In the space between visions of diluted dreams
Tryin’ to get out of restless time.
“Writing that, I was really trying to summarize the essence of my perspective,” Papadimas explains about this passage. “Everything in life just depends on how you look at it. Objective, subjective, all of it. You see what you want to see and believe what you want to believe… Everything in life comes down to that. It just depends on your perspective and where you are in life.”

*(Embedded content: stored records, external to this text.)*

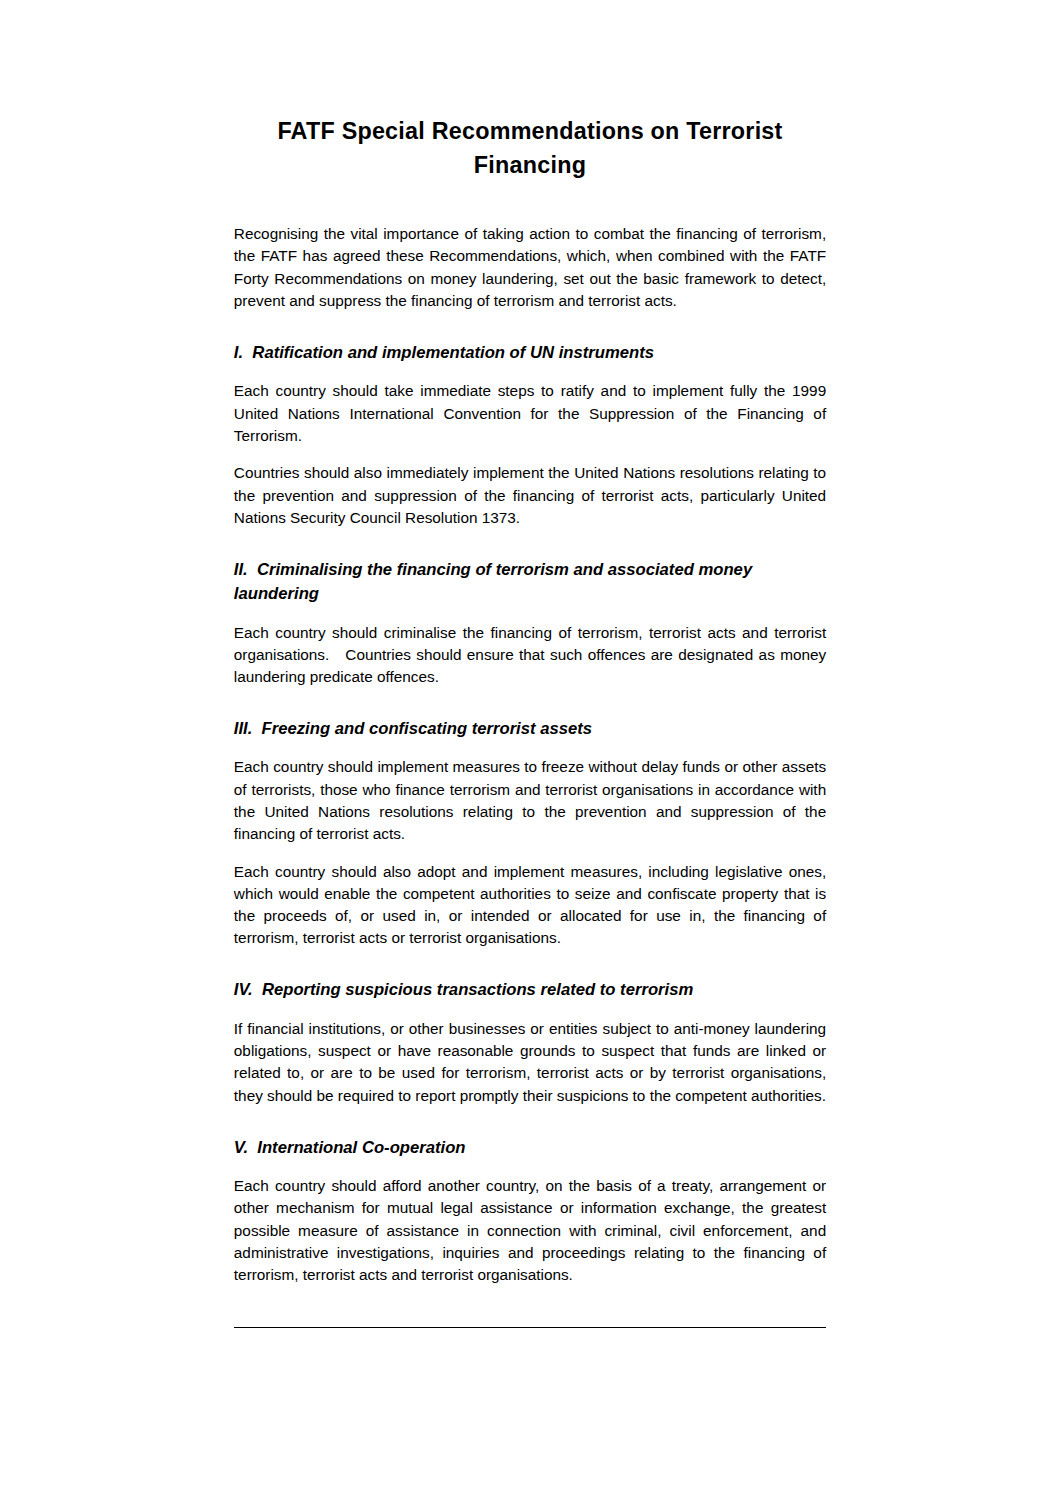FATF Special Recommendations on Terrorist Financing
Recognising the vital importance of taking action to combat the financing of terrorism, the FATF has agreed these Recommendations, which, when combined with the FATF Forty Recommendations on money laundering, set out the basic framework to detect, prevent and suppress the financing of terrorism and terrorist acts.
I. Ratification and implementation of UN instruments
Each country should take immediate steps to ratify and to implement fully the 1999 United Nations International Convention for the Suppression of the Financing of Terrorism.
Countries should also immediately implement the United Nations resolutions relating to the prevention and suppression of the financing of terrorist acts, particularly United Nations Security Council Resolution 1373.
II. Criminalising the financing of terrorism and associated money laundering
Each country should criminalise the financing of terrorism, terrorist acts and terrorist organisations. Countries should ensure that such offences are designated as money laundering predicate offences.
III. Freezing and confiscating terrorist assets
Each country should implement measures to freeze without delay funds or other assets of terrorists, those who finance terrorism and terrorist organisations in accordance with the United Nations resolutions relating to the prevention and suppression of the financing of terrorist acts.
Each country should also adopt and implement measures, including legislative ones, which would enable the competent authorities to seize and confiscate property that is the proceeds of, or used in, or intended or allocated for use in, the financing of terrorism, terrorist acts or terrorist organisations.
IV. Reporting suspicious transactions related to terrorism
If financial institutions, or other businesses or entities subject to anti-money laundering obligations, suspect or have reasonable grounds to suspect that funds are linked or related to, or are to be used for terrorism, terrorist acts or by terrorist organisations, they should be required to report promptly their suspicions to the competent authorities.
V. International Co-operation
Each country should afford another country, on the basis of a treaty, arrangement or other mechanism for mutual legal assistance or information exchange, the greatest possible measure of assistance in connection with criminal, civil enforcement, and administrative investigations, inquiries and proceedings relating to the financing of terrorism, terrorist acts and terrorist organisations.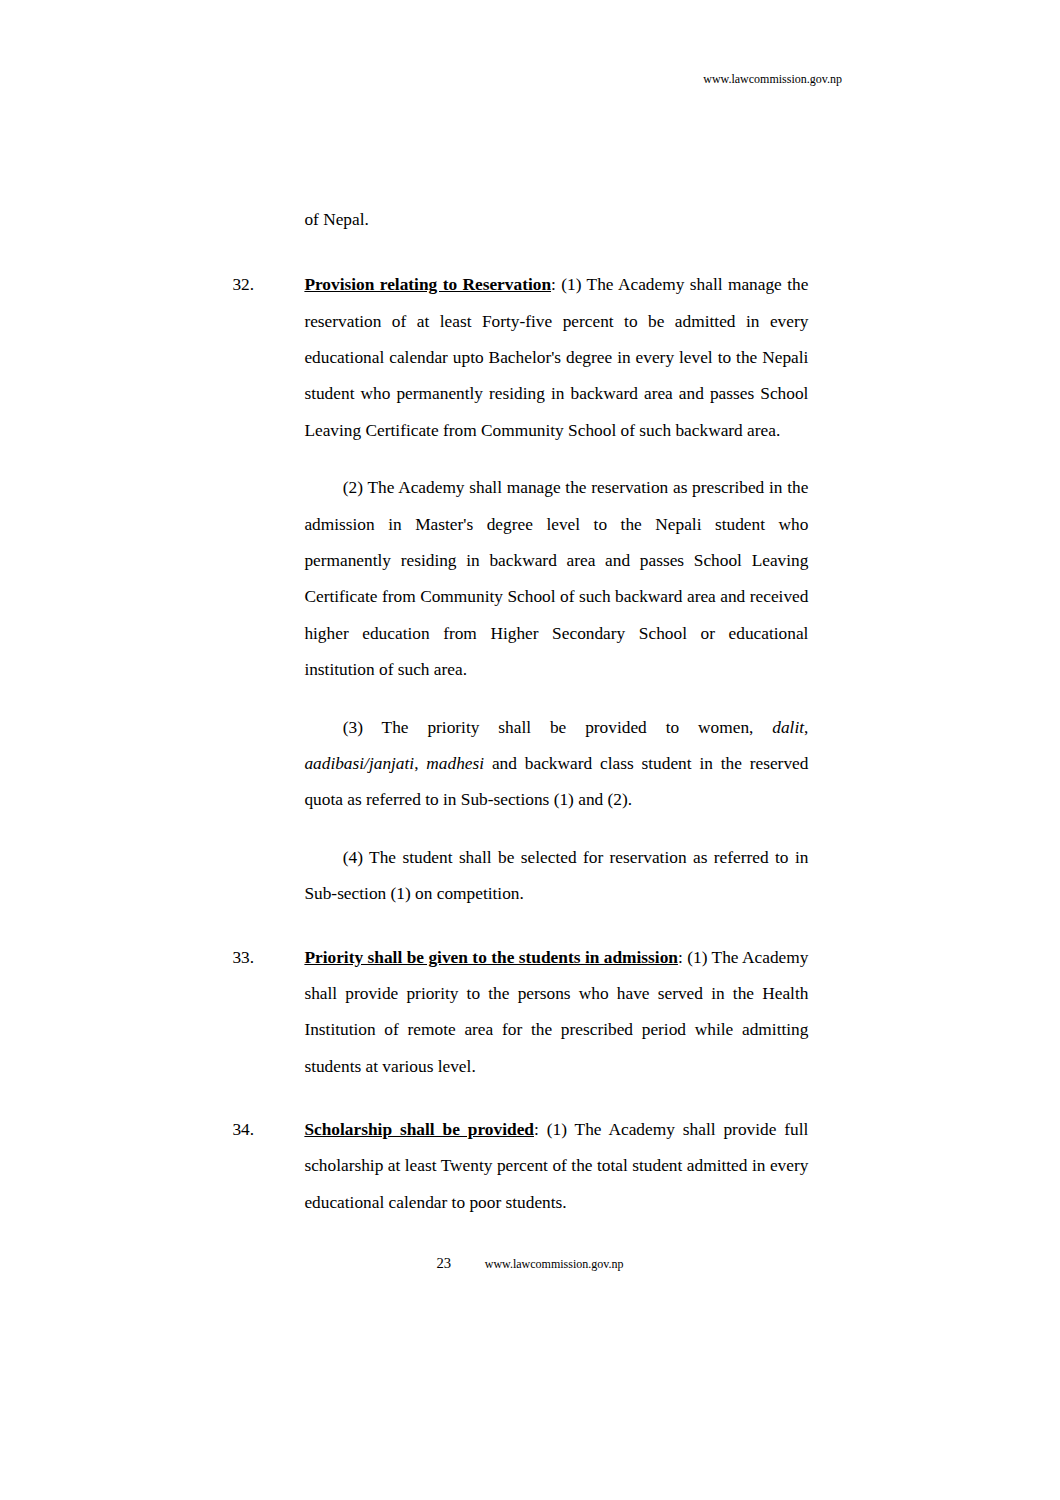www.lawcommission.gov.np
of Nepal.
32.
Provision relating to Reservation: (1) The Academy shall manage the reservation of at least Forty-five percent to be admitted in every educational calendar upto Bachelor's degree in every level to the Nepali student who permanently residing in backward area and passes School Leaving Certificate from Community School of such backward area.
(2) The Academy shall manage the reservation as prescribed in the admission in Master's degree level to the Nepali student who permanently residing in backward area and passes School Leaving Certificate from Community School of such backward area and received higher education from Higher Secondary School or educational institution of such area.
(3) The priority shall be provided to women, dalit, aadibasi/janjati, madhesi and backward class student in the reserved quota as referred to in Sub-sections (1) and (2).
(4) The student shall be selected for reservation as referred to in Sub-section (1) on competition.
33.
Priority shall be given to the students in admission: (1) The Academy shall provide priority to the persons who have served in the Health Institution of remote area for the prescribed period while admitting students at various level.
34.
Scholarship shall be provided: (1) The Academy shall provide full scholarship at least Twenty percent of the total student admitted in every educational calendar to poor students.
23 www.lawcommission.gov.np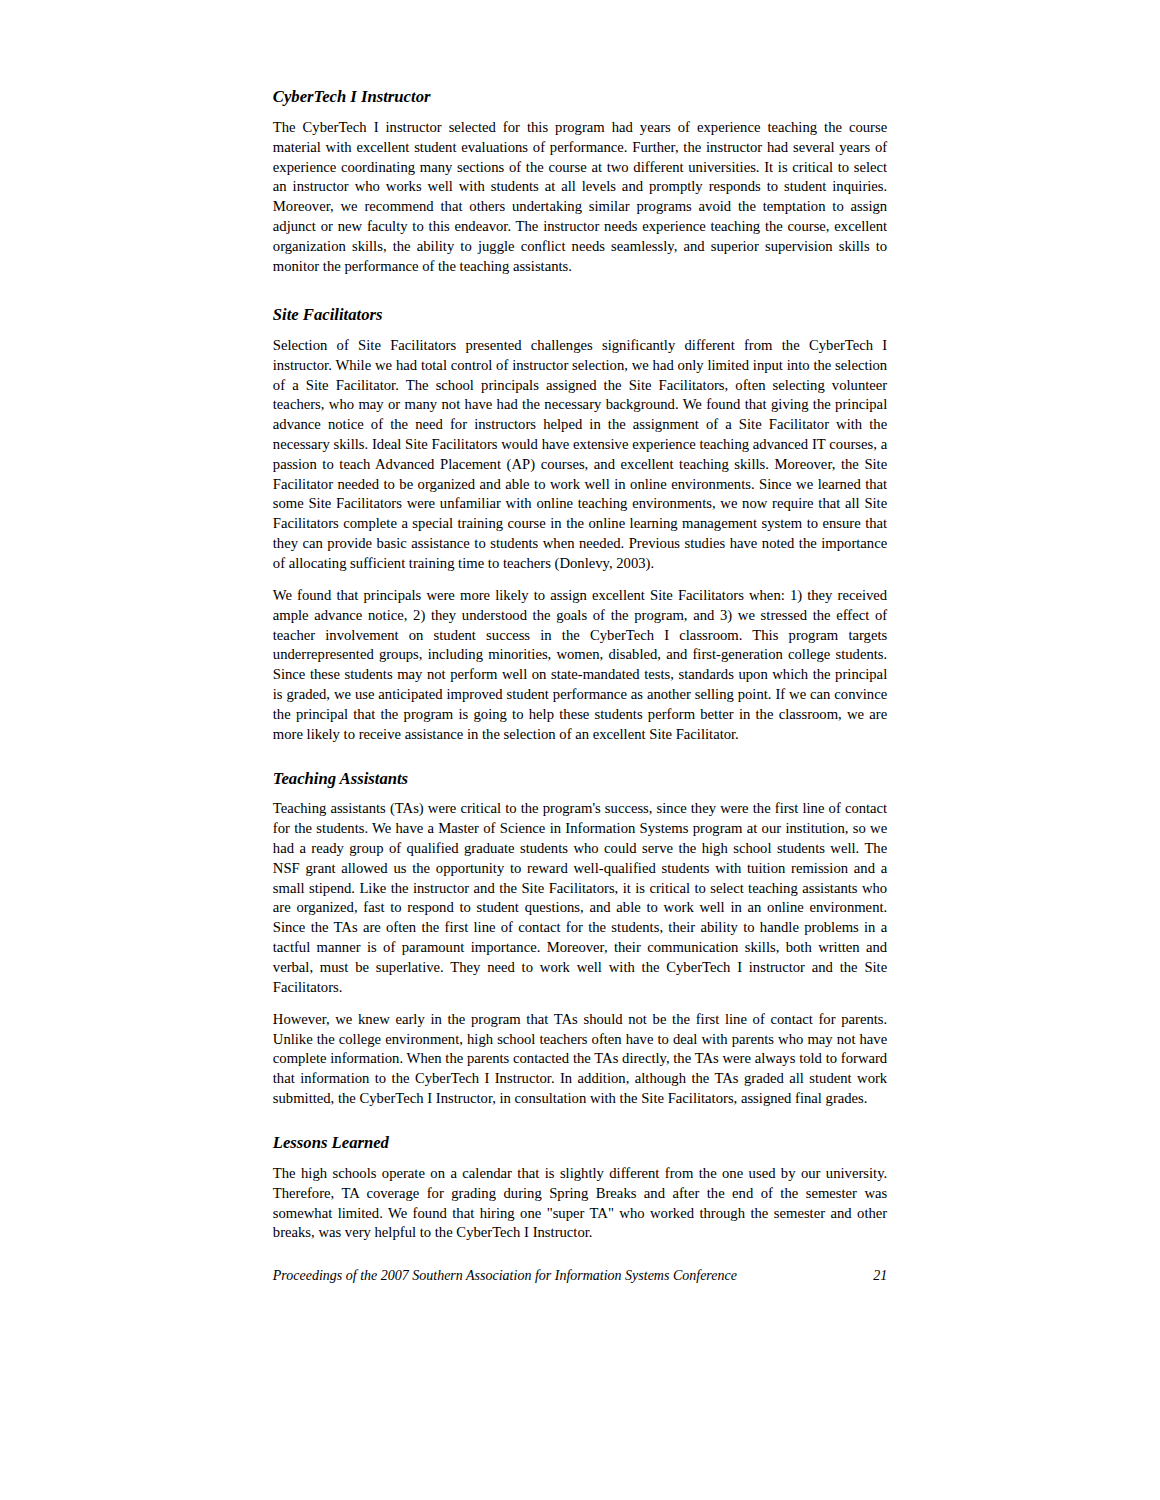CyberTech I Instructor
The CyberTech I instructor selected for this program had years of experience teaching the course material with excellent student evaluations of performance. Further, the instructor had several years of experience coordinating many sections of the course at two different universities. It is critical to select an instructor who works well with students at all levels and promptly responds to student inquiries. Moreover, we recommend that others undertaking similar programs avoid the temptation to assign adjunct or new faculty to this endeavor. The instructor needs experience teaching the course, excellent organization skills, the ability to juggle conflict needs seamlessly, and superior supervision skills to monitor the performance of the teaching assistants.
Site Facilitators
Selection of Site Facilitators presented challenges significantly different from the CyberTech I instructor. While we had total control of instructor selection, we had only limited input into the selection of a Site Facilitator. The school principals assigned the Site Facilitators, often selecting volunteer teachers, who may or many not have had the necessary background. We found that giving the principal advance notice of the need for instructors helped in the assignment of a Site Facilitator with the necessary skills. Ideal Site Facilitators would have extensive experience teaching advanced IT courses, a passion to teach Advanced Placement (AP) courses, and excellent teaching skills. Moreover, the Site Facilitator needed to be organized and able to work well in online environments. Since we learned that some Site Facilitators were unfamiliar with online teaching environments, we now require that all Site Facilitators complete a special training course in the online learning management system to ensure that they can provide basic assistance to students when needed. Previous studies have noted the importance of allocating sufficient training time to teachers (Donlevy, 2003).
We found that principals were more likely to assign excellent Site Facilitators when: 1) they received ample advance notice, 2) they understood the goals of the program, and 3) we stressed the effect of teacher involvement on student success in the CyberTech I classroom. This program targets underrepresented groups, including minorities, women, disabled, and first-generation college students. Since these students may not perform well on state-mandated tests, standards upon which the principal is graded, we use anticipated improved student performance as another selling point. If we can convince the principal that the program is going to help these students perform better in the classroom, we are more likely to receive assistance in the selection of an excellent Site Facilitator.
Teaching Assistants
Teaching assistants (TAs) were critical to the program's success, since they were the first line of contact for the students. We have a Master of Science in Information Systems program at our institution, so we had a ready group of qualified graduate students who could serve the high school students well. The NSF grant allowed us the opportunity to reward well-qualified students with tuition remission and a small stipend. Like the instructor and the Site Facilitators, it is critical to select teaching assistants who are organized, fast to respond to student questions, and able to work well in an online environment. Since the TAs are often the first line of contact for the students, their ability to handle problems in a tactful manner is of paramount importance. Moreover, their communication skills, both written and verbal, must be superlative. They need to work well with the CyberTech I instructor and the Site Facilitators.
However, we knew early in the program that TAs should not be the first line of contact for parents. Unlike the college environment, high school teachers often have to deal with parents who may not have complete information. When the parents contacted the TAs directly, the TAs were always told to forward that information to the CyberTech I Instructor. In addition, although the TAs graded all student work submitted, the CyberTech I Instructor, in consultation with the Site Facilitators, assigned final grades.
Lessons Learned
The high schools operate on a calendar that is slightly different from the one used by our university. Therefore, TA coverage for grading during Spring Breaks and after the end of the semester was somewhat limited. We found that hiring one "super TA" who worked through the semester and other breaks, was very helpful to the CyberTech I Instructor.
Proceedings of the 2007 Southern Association for Information Systems Conference 21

Demos also plays the role of music historian by breathing new vigor into two traditionals, placed side-by-side right in the middle of the collection. The first is “Ragged & Dirty,” originally recorded by Willie Brown but undoubtedly coming down via Bob Dylan, whose quick-paced arrangement is closer to Demos’ take, which falls squarely in the country blues category with its prominent fiddle and harmonica.
The second classic, the murder ballad “Little Sadie,” was first recorded in 1930 by Clarence Ashley but also later covered by Dylan. It has long been a high-energy highlight of Papadimas’ live shows. Opening with a very untraditional grecofied resonator guitar part, it is made all the more foreboding thanks to Al Moss’ pedal steel. And yes, you can dance to it.
Perhaps the greatest juxtaposition of the disparate traditions Papadimas draws upon can be found in the pairing of “Bitter Cup”—a slow-stepping ode to self-destructive thinking (and perhaps alcoholism) that nevertheless begs for whirling dancers to accompany its bouzouki and accordion—with its follow-on track “Halfway Real”—another lamentation over standing still and a stasis of mindset wrapped up in the ruins of a failed relationship. Built over organ and pedal steel and highlighted by harmonica, the track’s fast-paced musical action belies Papadimas’ typically dark lyrics.
“I wrote [‘Bitter Cup’] as an old Greek rebetiko song,” he explains. “The intention was to write a song lyrically that could be translated word-for-word to be in Greek. But at the end of that song it goes into another song, ‘Halfway Real,’ which has this pedal steel intro. Geographically, if you were placing those songs, there’s no question that after this very Greek sounding thing, you’re going down South in the United States somewhere.
Mixing tradition and innovation, Papadimas has delivered another winner with Waiting. Photo by Jason D. 'Diesel' Hamad, No Surf Music.
“The sequencing is intentional. That’s very much who I am, to be able to put those two things side-by-side. This guy likes a good bouzouki but he loves a pedal steel part.”
Waiting deftly blends traditions even as it adds unique elements and serves as a solid follow up to 2012’s Wandering Through the Wilderness. It’s more Greek, with several stand out bouzouki parts, even as it’s more American with the addition of Al Moss’ haunting pedal steel to the mix, proving that the unique stylistic blend Papadimas has created still has room to evolve. And Demos’ wistful, philosophical lyrics continue to generate songs that keep the listener engaged and thinking. Papadimas likes to say that “tradition is an innovation of another time,” and if you’re looking for an album that combines the best musical and lyrical innovations of the past and today, Waiting is just what you’re seeking.